La gratuità della cultura nei progetti finanziati

L’ipocrisia delle regole dei contributi che favoriscono la gratuità degli eventi e la dipendenza dai fondi pubblici. Alcune proposte per cambiare le regole del gioco.

Ritorno sul tema degli eventi gratuiti. che ho già affrontato in due articoli precedenti che prendono le mosse dalle riflessioni di Shammah André Ruth e di  Salvatore Carrubba.

Capita talvolta che un finanziatore valuti positivamente un progetto anche in base alle politiche di prezzo che saranno applicate in caso di sovvenzione. In particolare, sembrano particolarmente apprezzati quei progetti culturali che prevedono un biglietto “a prezzo politico”, o persino la gratuità.

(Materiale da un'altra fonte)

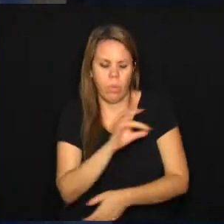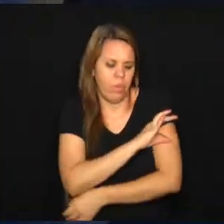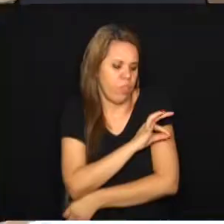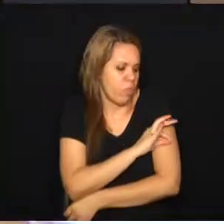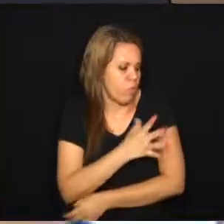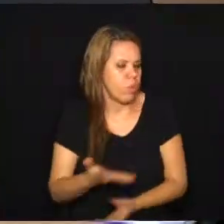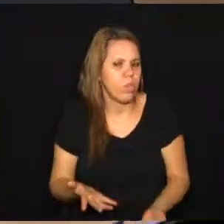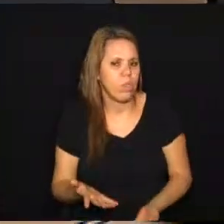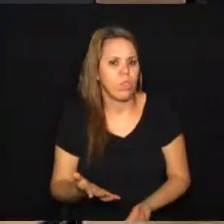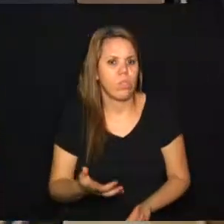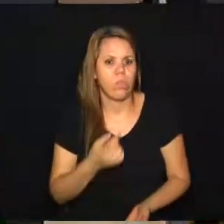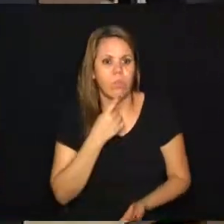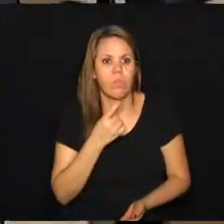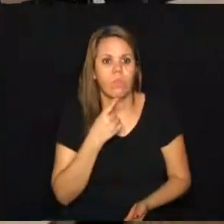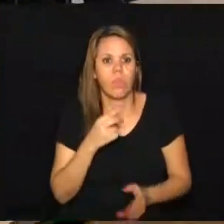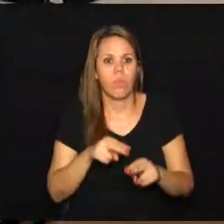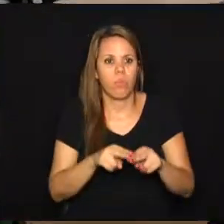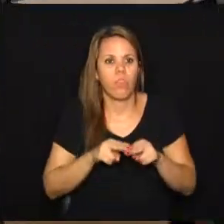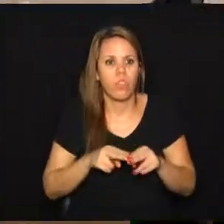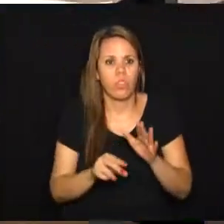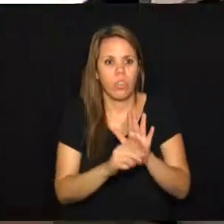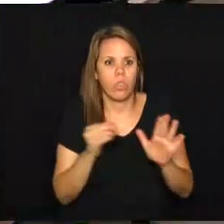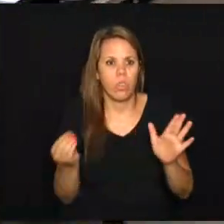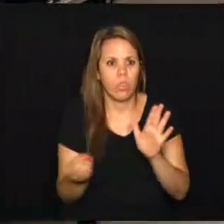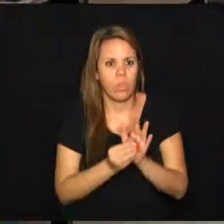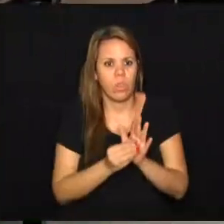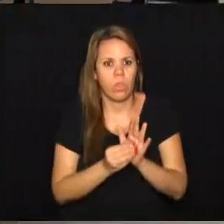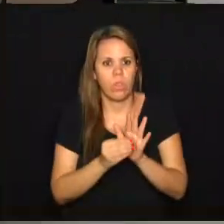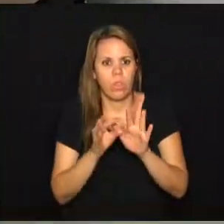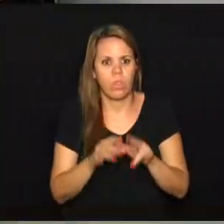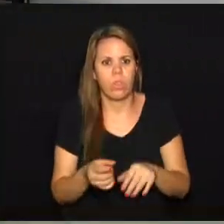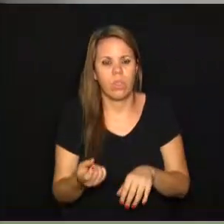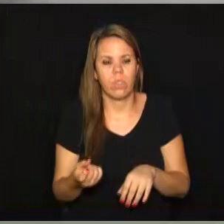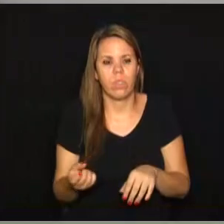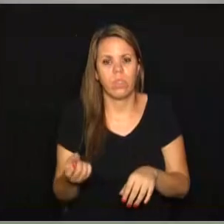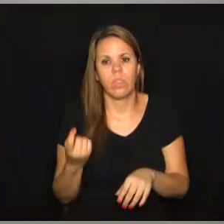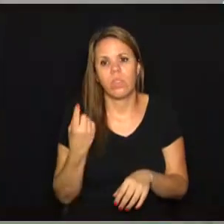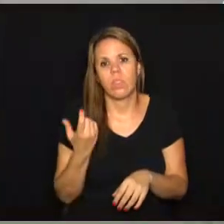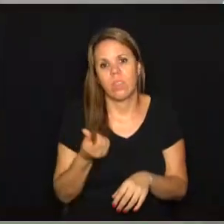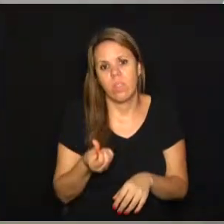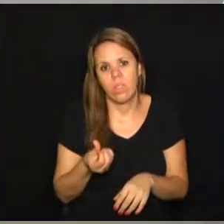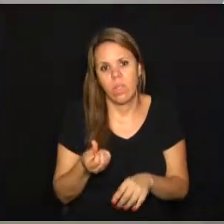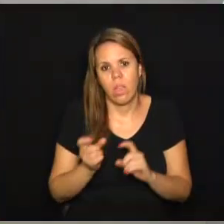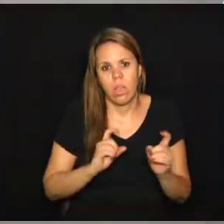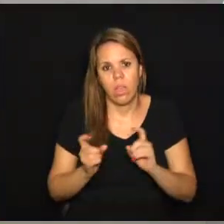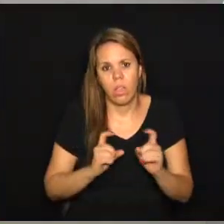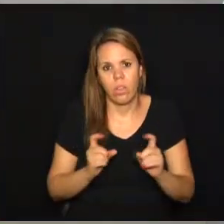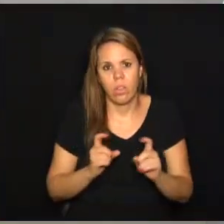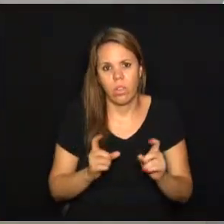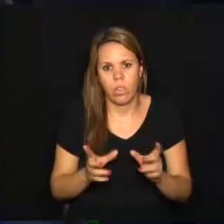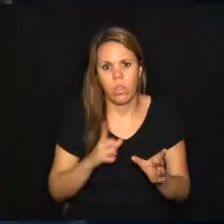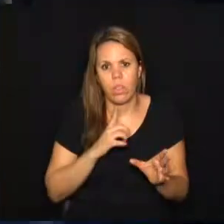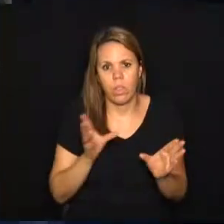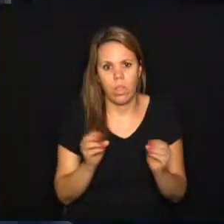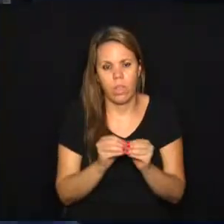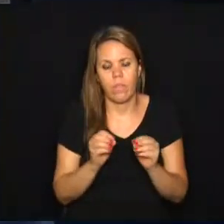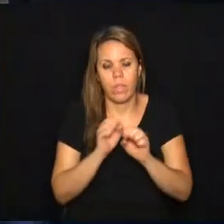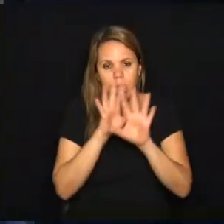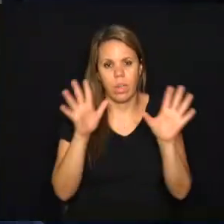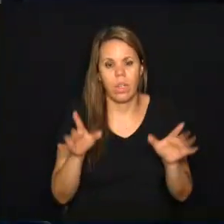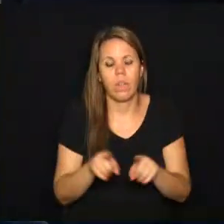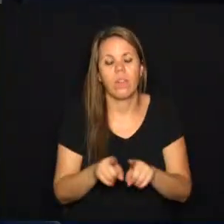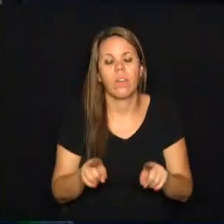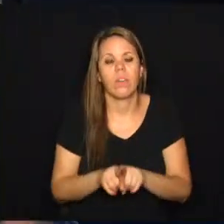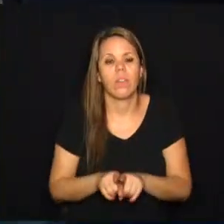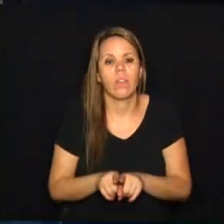de Campinas. Por isso, o requerimento, que foi protocolado na sexta reunião ordinária, tem uma finalidade clara. Limpeza em geral,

Per fortuna, questo avviene sempre più di rado, e anzi – in fase di valutazione – talvolta l’assenza di un piano di entrate generate dal progetto (quando questo è in realtà possibile) viene considerato negativamente.

In altri casi, sono le organizzazioni culturali stesse a dichiarare di non realizzare entrate generate dal progetto stesso (attraverso la vendita di biglietti, il merchandising o altro), perché ritengono la gratuità un valore in sé o anche perché pensano che il finanziatore si aspetti questo. Ciò significa che l’istituzione culturale rinuncia ad una delle sue legittime fonti di entrata, sperando di ottenere un contributo pubblico o privato.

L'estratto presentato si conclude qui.